### Data to process ###

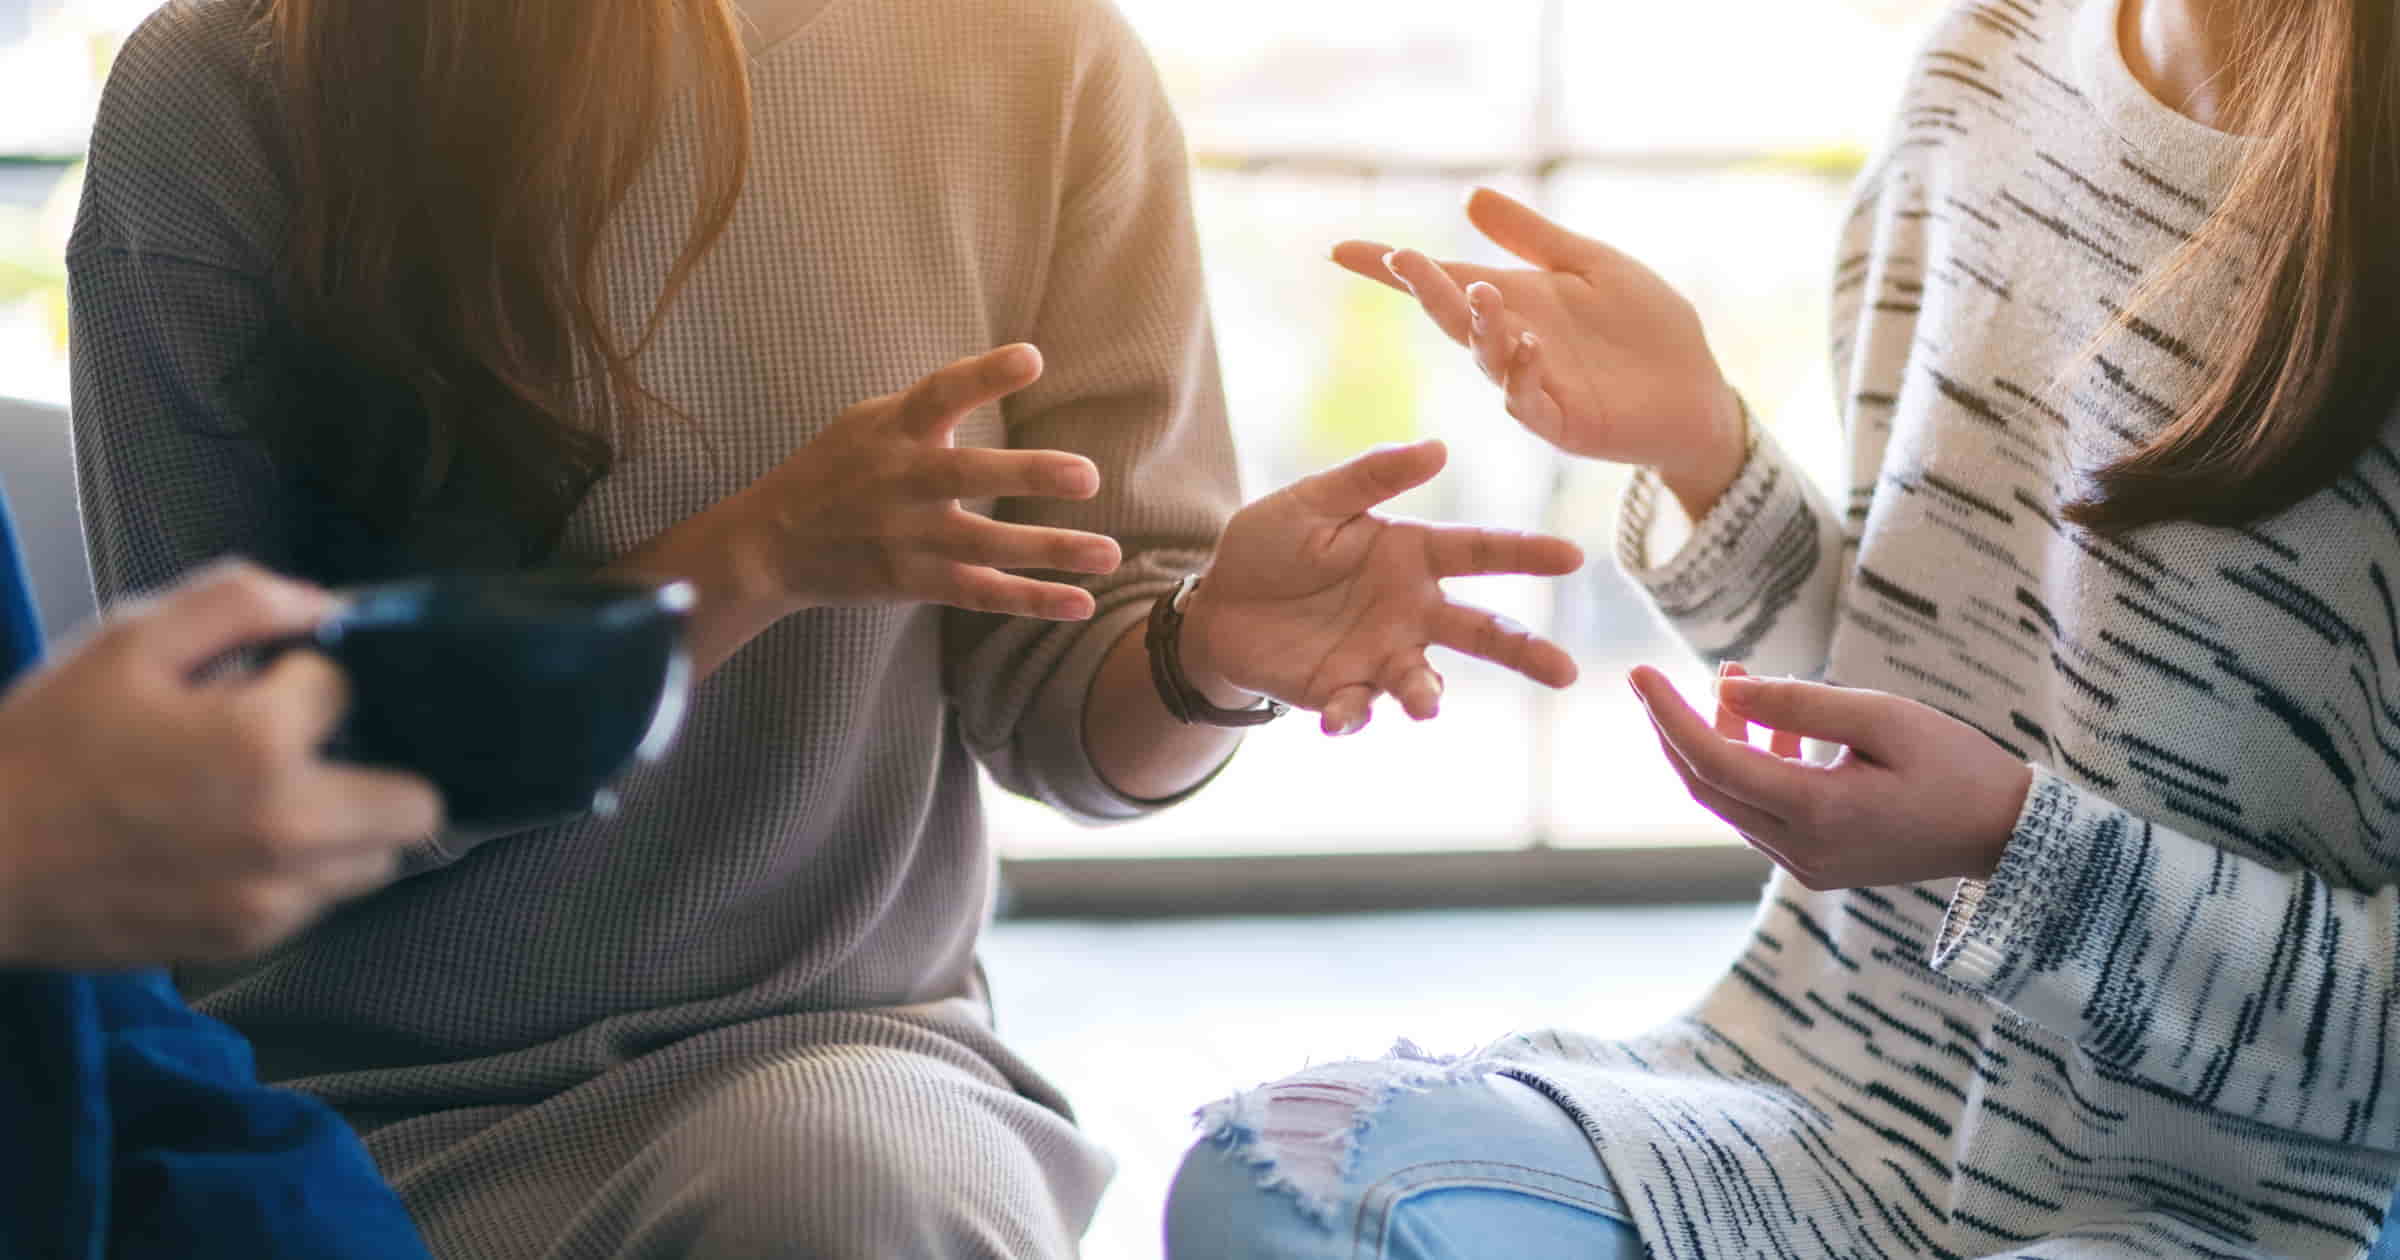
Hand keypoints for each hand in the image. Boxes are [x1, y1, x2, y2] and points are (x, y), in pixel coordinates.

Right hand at [0, 563, 443, 967]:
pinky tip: (237, 844)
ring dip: (349, 826)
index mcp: (261, 743)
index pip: (348, 689)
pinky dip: (303, 872)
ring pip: (379, 861)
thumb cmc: (42, 750)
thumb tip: (323, 605)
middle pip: (415, 802)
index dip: (305, 680)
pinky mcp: (247, 939)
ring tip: (272, 800)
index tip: (259, 687)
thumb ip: (239, 602)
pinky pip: (323, 902)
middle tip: (309, 752)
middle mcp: (287, 828)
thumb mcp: (127, 641)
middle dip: (376, 766)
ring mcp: (273, 895)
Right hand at [706, 344, 1123, 621]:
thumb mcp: (869, 421)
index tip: (1031, 358)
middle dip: (1026, 474)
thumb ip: (929, 407)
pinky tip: (1081, 602)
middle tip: (1087, 475)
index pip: (939, 395)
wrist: (772, 544)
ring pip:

###

Only lines holding the word "ring" are wanted, so copy each of them from the records above.

Your solution =>
ring dip: (349, 826)
ring pip: (379, 861)
ring tip: (272, 800)
ring mcp: (273, 895)
ring pip:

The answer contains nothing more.